**WHAT YOU SHOULD DO:**
Report only the number of lines in this material that include "CoffeeScript".

**********

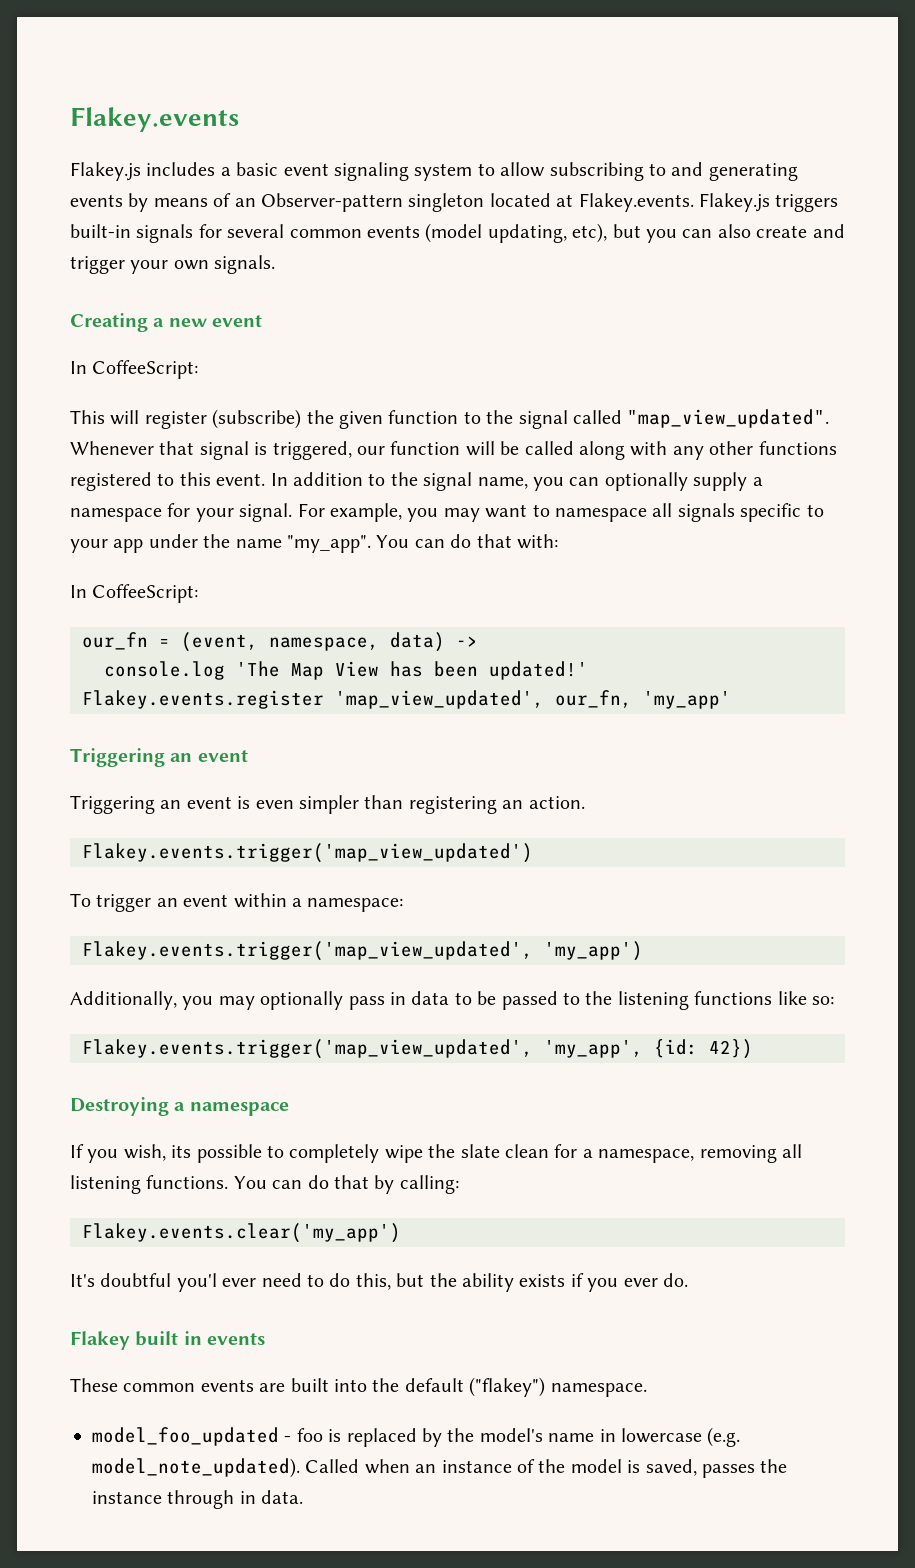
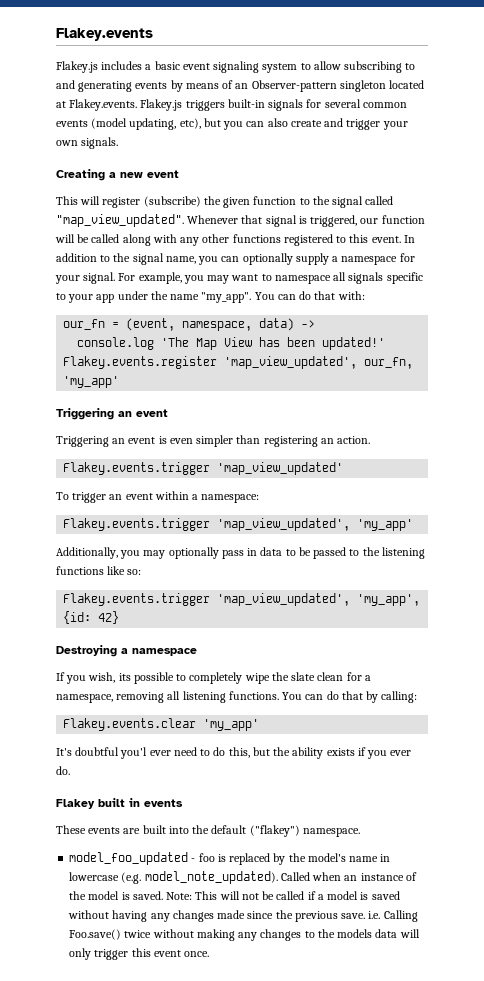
[70,360,199,379] // In CoffeeScript: -> (179, 174) none
[70,584,199,603] // In CoffeeScript: -> (365, 295) none
[82,843,533,863] Flakey.events.trigger('map_view_updated') -> [63,462,344,475] Flakey.events.trigger 'map_view_updated'
[82,941,643,961] Flakey.events.trigger('map_view_updated', 'my_app') -> [63,518,414,531] Flakey.events.trigger 'map_view_updated', 'my_app'
[82,1039,533,1059] Flakey.events.trigger('map_view_updated', -> [63,593,351,606] Flakey.events.trigger 'map_view_updated',
[709,1039,753,1059] 42}) -> [98,611,120,624] 42}
[82,1223,401,1243] Flakey.events.clear('my_app') -> [63,718,260,731] Flakey.events.clear 'my_app'
[123,1383,196,1392] common -> (86, 829) none
[645,1459,788,1478] [92,1490,304,1509] saved, passes the instance through in data. -> [132,891,400,900] [68,910,418,922] [69,929,420,941] [69,948,210,960] saved. Note: This will not be called if a model is saved without having any changes made since the previous save. i.e. Calling Foo.save() twice without making any changes to the models data will only trigger this event once.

**********

**RESULT OF THE TASK:**
2